Day 15: Thursday 27th August

 

It has rained a little during the night and then we get downpours. But the ground is well drained and we will be able to get out. First, though, I go across to the Germans to explain we’ll be coming into the centre of their little encampment to draw water. They suddenly realise what they’ve done and start moving vehicles away from the point. As we’re filling up a guy from the hotel turns up and starts complaining to me about the obstruction of the water tap by the tents – he assumes it’s our group! I point to the German youth leaders and he tells them they’ll have to move their tents away. I fill to overflowing. Now to dump grey water.

 

We had noticed a group of about ten German motorhomes in the outer car park and assumed there must be a dump point somewhere over there. If there was I couldn’t find it (or any other form of drainage in the car park apart from surface run off) and so it was a matter of lining the van up to hide the outlet and then dumping it into the verge on the edge. I had no intention of trying to drive the next stage over bumpy roads while being top heavy. It had already been wallowing uncomfortably as we drove out of the campsite. Not nice but there was little choice. It soon flowed back on to the car park surface but it was in a remote spot and so would likely not even be noticed – but as we were still within the exit control barrier we would have been stymied if anyone had noticed!

 

We have worked out a short cut to the ring road to get out and then back in to the siege memorial on the other side of town. Amazingly we take no wrong turns (they come later) as we zigzag through back streets. The Russians have a peculiar habit of rarely putting on urban road signs the destinations that the junctions might take you to.

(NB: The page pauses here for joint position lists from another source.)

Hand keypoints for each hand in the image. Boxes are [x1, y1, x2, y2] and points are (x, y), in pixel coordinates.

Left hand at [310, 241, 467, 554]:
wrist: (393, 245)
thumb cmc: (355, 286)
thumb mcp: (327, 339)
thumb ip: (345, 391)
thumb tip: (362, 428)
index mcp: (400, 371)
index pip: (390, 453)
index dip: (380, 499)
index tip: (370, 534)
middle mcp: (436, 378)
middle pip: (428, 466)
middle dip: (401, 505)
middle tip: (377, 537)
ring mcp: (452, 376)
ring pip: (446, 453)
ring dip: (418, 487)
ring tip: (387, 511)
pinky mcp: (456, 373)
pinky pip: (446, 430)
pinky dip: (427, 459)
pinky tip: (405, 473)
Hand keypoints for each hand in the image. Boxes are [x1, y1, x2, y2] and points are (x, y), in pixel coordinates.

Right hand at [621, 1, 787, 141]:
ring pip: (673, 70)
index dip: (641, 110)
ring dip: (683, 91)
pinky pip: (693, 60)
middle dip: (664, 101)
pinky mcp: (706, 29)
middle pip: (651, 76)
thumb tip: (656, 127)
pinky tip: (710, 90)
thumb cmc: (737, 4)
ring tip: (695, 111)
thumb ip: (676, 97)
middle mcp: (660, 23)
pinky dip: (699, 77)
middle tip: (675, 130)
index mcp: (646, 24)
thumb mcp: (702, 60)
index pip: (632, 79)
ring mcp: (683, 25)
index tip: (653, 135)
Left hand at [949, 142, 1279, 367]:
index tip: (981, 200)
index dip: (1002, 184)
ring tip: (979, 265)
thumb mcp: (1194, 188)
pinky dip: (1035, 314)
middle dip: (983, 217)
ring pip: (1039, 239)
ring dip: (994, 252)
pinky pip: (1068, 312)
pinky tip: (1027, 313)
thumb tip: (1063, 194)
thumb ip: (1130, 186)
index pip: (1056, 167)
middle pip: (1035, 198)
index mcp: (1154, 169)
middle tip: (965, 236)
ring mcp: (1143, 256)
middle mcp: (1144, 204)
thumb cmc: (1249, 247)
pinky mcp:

Instead they give the name of the road itself and even this does not always coincide with our maps! Fine if you’re a local but for the visitor it is a nightmare. But the ring road is of high quality and if there were no traffic on it you would be able to make rapid progress.

 

(Another quirky thing is the Russian habit of putting up signs showing a coming bend in the road as if it is a junction turning off the road. Slowed down quite a few times for those!)

 

We think we’re on the wrong road but then come across the siege memorial on an island in the middle of the road and pull into the free car park across the way and walk across. Most impressive. Socialist realist statues of heroic figures for whom the memorial has been created surround the site. As you go down the steps funereal music gently engulfs you from hidden speakers and an air of reverence is unavoidably imposed amidst the inscribed granite monuments and the marble staircase down into the underground museum.

 

Here banners hang down from the ceiling, a newsreel loop plays on a big screen and a couple of groups of visitors are being guided around. Mosaic murals decorate the walls and large ‘books’ with cast bronze pages sit on a plinth on the side. Each day a page is turned to report the events of that day during the Nazi siege, which lasted 900 days, from 8th September 1941 to 27th January 1944. It was a hellish period of immense suffering and loss. People were reduced to absolutely any means possible to stay alive under constant bombardment by the Germans. Horses, dogs, cats and other pets disappeared into the cooking pot as did any wild animal that strayed by. Only the Russian winter came to their aid as it made life almost as difficult for the Germans and froze Lake Ladoga to the east that allowed some supplies to be ferried in over the ice. The downside was that the frozen ground could not be dug for the thousands of graves that were needed. Frozen dead bodies were stacked up in the open air until the spring thaws came. It is estimated that one million lives were lost.

 

From one extreme to another – we leave the memorial and cross the road to seek out a café for an early lunch before starting our journey to Novgorod. We find a Pizza Hut! The Russian waitresses have this time been trained in the Western mode of customer care and we are made to feel welcome and valued. We have a salad lunch and then get on our way. According to the map the road out from the memorial ought to put us right on to the M10 that we need but no, it takes us towards Pskov and it takes two back-tracks to find the correct route, and then we have 100km of broken rutted road and heavy traffic to Novgorod.

 

During this part of the journey I realise that the purchase of a 4x4 may owe more to good sense than mere status seeking. The things are powerful for rapid overtaking, have stronger suspensions for the ruts and potholes, four-wheel drive for those hard-shoulder undertaking manoeuvres, and bigger wheels to carry the vehicle over the rough surfaces in relative comfort.

 

We arrive in Novgorod, park up and seek out a mini-market – in which we are able to pick up a few basic supplies including some frozen salmon and a couple of courgettes. Then we go hunting for yet another non-existent campsite marked on the map. Having failed at this we turn off the main road, drive for a couple of kilometres and then fall back on our old friend – the village tip – or so it appears. A derelict farm building, a concrete hard standing being reclaimed by Mother Nature and piles of rubbish tipped around the edges. Nobody will bother us here.